One- and Two-Dimensional Inorganic Crystals inside Inorganic Nanotubes

Abstract

Various inorganic salts can be encapsulated inside the comparatively narrow (0.8-2 nm) hollow core of single-walled carbon nanotubes (SWNTs) by molten phase capillary wetting. A new synthetic strategy is presented allowing the formation of one dimensional (1D) inorganic crystals or core-shell nanotubular structures by using multiwall WS2 nanotubes as host templates. Molten phase wetting with CsI results in the formation of 1D crystal structures inside WS2 nanocapillaries with a Moire pattern. The relatively large diameter of the WS2 nanotube (with inner and outer diameters of ca. 10 and 20 nm, respectively), allows a conformal folding of the guest PbI2 layers (PbI2@WS2 core-shell nanotubes) on the interior wall of the WS2 nanotube-template, thus leading to relatively defect-free core-shell inorganic nanotubular structures, which have not been previously observed within carbon nanotubes (CNTs). Core-shell WS2@MoS2 nanotubes can be obtained by the gas-phase reaction of MoCl5 with sulfur in the presence of WS2 nanotubes.
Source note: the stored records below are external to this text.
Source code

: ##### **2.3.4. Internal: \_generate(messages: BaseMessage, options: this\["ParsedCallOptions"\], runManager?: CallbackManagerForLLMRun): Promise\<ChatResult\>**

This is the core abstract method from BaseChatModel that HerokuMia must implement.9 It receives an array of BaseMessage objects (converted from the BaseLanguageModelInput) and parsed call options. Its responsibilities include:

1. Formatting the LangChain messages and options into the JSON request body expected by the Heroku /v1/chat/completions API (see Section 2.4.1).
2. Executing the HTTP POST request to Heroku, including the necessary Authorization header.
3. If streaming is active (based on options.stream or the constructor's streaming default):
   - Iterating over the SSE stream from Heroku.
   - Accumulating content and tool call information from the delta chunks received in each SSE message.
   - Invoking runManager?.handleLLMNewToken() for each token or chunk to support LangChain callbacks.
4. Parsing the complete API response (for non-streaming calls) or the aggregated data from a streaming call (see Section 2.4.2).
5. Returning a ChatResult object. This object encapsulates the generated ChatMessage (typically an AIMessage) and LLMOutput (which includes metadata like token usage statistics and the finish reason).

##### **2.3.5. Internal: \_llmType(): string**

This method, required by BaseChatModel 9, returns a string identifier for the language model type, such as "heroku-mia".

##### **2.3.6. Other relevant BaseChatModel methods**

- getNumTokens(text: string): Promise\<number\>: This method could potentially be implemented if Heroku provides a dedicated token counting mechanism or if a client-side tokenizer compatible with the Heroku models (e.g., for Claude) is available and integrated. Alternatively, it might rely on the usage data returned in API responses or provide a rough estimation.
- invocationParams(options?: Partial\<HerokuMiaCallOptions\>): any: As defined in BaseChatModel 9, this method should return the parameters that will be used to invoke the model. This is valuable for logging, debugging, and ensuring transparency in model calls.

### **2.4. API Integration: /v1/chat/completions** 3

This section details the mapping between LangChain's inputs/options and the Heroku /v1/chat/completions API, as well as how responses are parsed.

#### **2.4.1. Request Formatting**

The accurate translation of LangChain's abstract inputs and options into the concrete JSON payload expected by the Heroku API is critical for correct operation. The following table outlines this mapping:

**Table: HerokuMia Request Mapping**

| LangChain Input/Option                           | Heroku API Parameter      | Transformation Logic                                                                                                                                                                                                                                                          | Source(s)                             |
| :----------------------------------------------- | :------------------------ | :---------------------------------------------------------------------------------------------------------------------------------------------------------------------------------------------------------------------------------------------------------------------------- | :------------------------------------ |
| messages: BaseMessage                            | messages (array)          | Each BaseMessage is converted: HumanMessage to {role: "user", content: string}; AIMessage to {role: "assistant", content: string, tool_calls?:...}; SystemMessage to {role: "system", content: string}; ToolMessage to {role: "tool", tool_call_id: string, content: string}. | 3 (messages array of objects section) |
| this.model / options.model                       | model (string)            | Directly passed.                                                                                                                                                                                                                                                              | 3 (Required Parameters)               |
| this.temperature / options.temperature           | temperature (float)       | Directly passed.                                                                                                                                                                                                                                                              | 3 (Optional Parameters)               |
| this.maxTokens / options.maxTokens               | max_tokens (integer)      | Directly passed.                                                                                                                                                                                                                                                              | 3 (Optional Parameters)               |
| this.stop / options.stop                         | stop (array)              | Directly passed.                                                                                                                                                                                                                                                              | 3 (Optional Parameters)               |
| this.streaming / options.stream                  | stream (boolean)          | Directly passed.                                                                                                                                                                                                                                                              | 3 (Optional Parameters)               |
The mechanism of imbibition/solidification of the molten salt into the hollow cores of MoS2 nanotubes has been studied by molecular dynamics simulations, showing major differences between layered compounds and those with quasi-isotropic structure. Theoretical considerations also show the conditions for the stability of such core-shell 1D nanostructures. These new strategies can open up many possibilities for the synthesis of new nanotubular structures.